Local ‘problem solving court’ grows into two programs
Ryan Summerlin February 18, 2013
EAGLE, Colorado – An alternative to jailing drug and alcohol offenders is so successful that it has been doubled.
Judge Katharine Sullivan’s Adult Intensive Supervision Probation program one of Colorado’s most successful “problem solving” courts.
Colorado’s Fifth Judicial District received a federal grant that made it possible to split the program into two segments and hire Karen Hoeger as full-time problem solving court coordinator.
One segment is for repeat DUI offenders. They’re trying to avoid a year in jail. The other segment is felons with addictions that have them looking at state prison.
A probation officer is assigned to each segment.
Before this, Sullivan’s courtroom was packed with people most Wednesday afternoons, when they all get together with Sullivan.
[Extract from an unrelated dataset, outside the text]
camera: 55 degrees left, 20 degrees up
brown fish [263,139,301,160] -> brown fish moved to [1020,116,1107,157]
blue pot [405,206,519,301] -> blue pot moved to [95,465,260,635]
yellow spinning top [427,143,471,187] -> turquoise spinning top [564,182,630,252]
“We’re busy,” said Bryan Lynch, who is the supervisor for the probation office and helps run Sullivan’s program.
Better than busy
Busy is good; good results are better.
Across the country, problem-solving courts see about half their graduates relapse. In Judge Sullivan’s program less than 30 percent do, Lynch said.
They run criminal histories on everyone who graduates for three years. People who graduate one of Sullivan’s problem-solving courts stay clear of trouble 87 percent of the time. People who spend a stretch in jail and prison tend to land back behind bars between 60 and 80 percent of the time, Lynch said.
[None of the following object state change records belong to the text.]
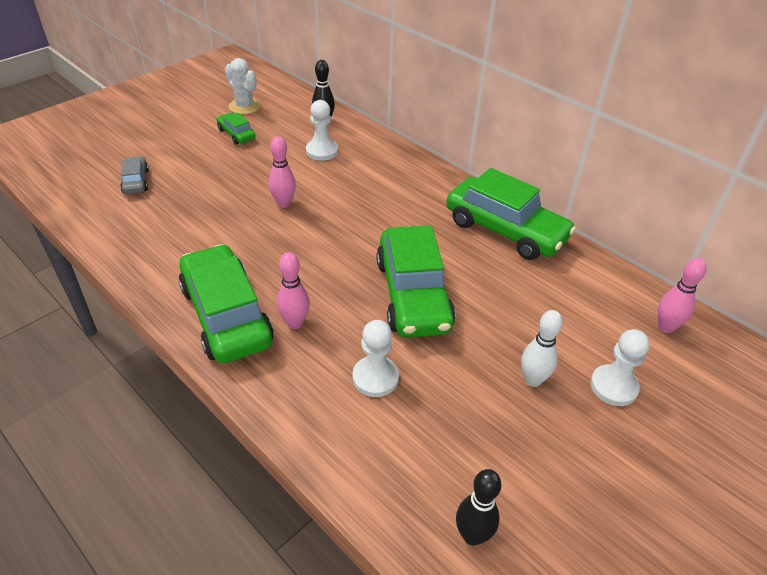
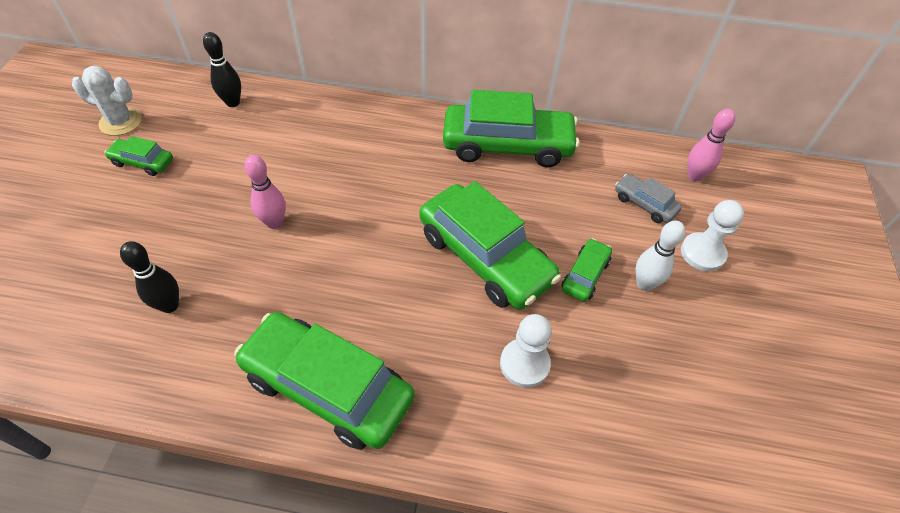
camera: 35 degrees left, 10 degrees up
grey car [120,156,149,194] -> grey car moved to [615,174,682,223]
pink bowling pin [277,252,310,329] -> none
white pawn [306,100,338,161] -> none
black bowling pin [456,469,501,546] -> black bowling pin moved to [120,241,179,313]
none -> green car [562,238,612,302]

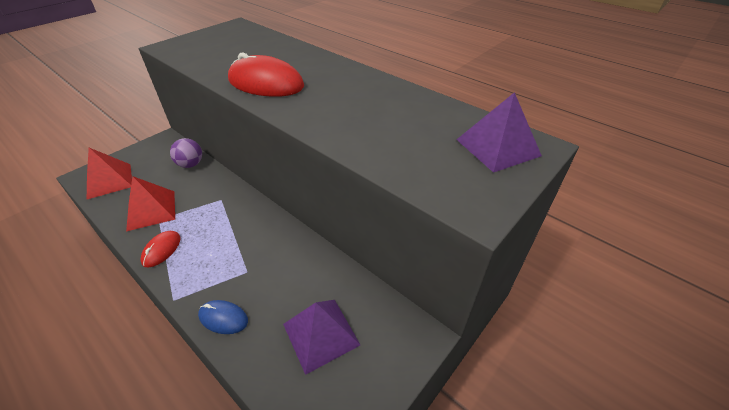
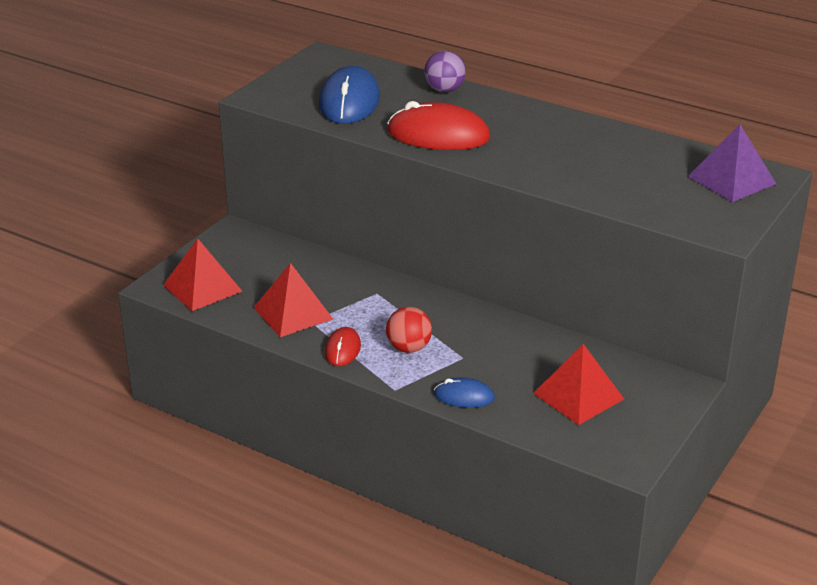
camera: 10 degrees left, 10 degrees down
purple ball [170,138,202,168] -> purple ball moved to [424,51,466,92]
purple pyramid [283,300,360,375] -> red pyramid [533,344,624,425]
none -> blue mouse [319,66,380,124]
none -> red ball [386,307,432,353]

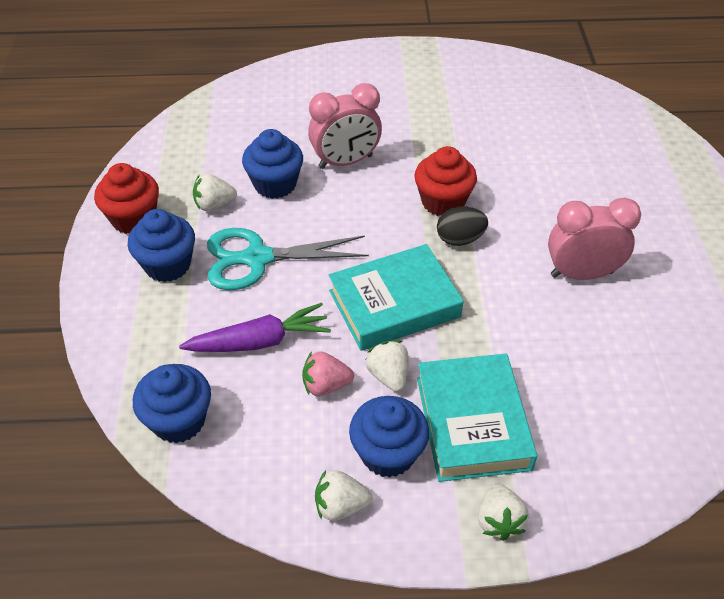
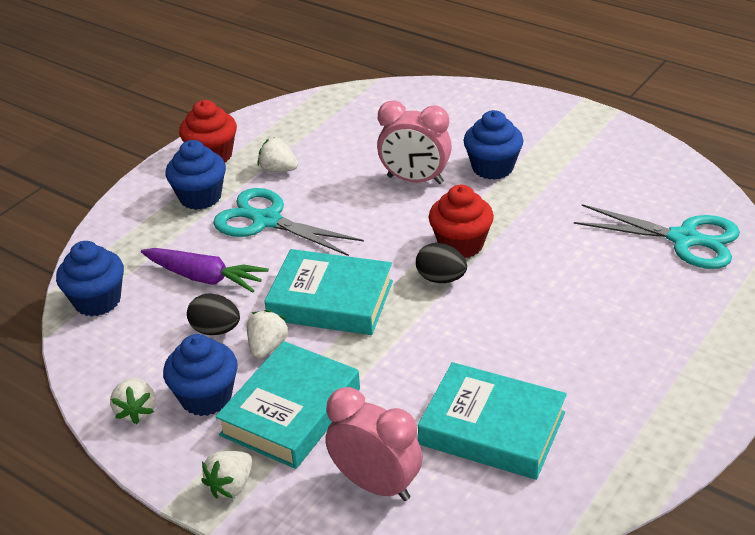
camera: 40 degrees right, 10 degrees down
blue cupcake [242,129,303,199] -> blue cupcake moved to [463,110,524,180]
pink strawberry [302,351,354,396] -> black egg [187,293,240,335]
white strawberry [315,470,372,521] -> white strawberry turned 135 degrees counterclockwise [110,378,156,424]
pink clock [548,198,641,280] -> pink clock moved to [325,387,422,501]
none -> turquoise book [418,362,567,480]
none -> turquoise scissors [574,204,740,269]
It costs $35,000 a year to imprison someone in Colorado, Lynch said. Probation and these problem-solving courts cost about $1,500 a year per person.
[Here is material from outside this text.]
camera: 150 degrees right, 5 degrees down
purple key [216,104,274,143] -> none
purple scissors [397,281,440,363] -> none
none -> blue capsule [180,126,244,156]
“Not only is Judge Sullivan doing the community a great service, she’s saving the taxpayers a ton of money,” Lynch said.
These were the justice system’s frequent flyers, in and out of jail. Alcohol and drugs had them serving their life sentences a few weeks or months at a time.
“Some programs try to get clients to think their way to a better way of living. This one helps them live their way to a better of thinking,” says Kenny Hamberg with Alpine Counseling, who helps run the program.
You can ask to be part of this program, or one of the judges can ask for you if they think it’ll help. You’ll do something recovery related seven days a week for at least a year, working through the program in phases. Each phase gives you a little more freedom.
It takes at least a year to finish the program. If it takes longer than two years, you’ll find yourself somewhere not nearly as pleasant as Sullivan’s courtroom.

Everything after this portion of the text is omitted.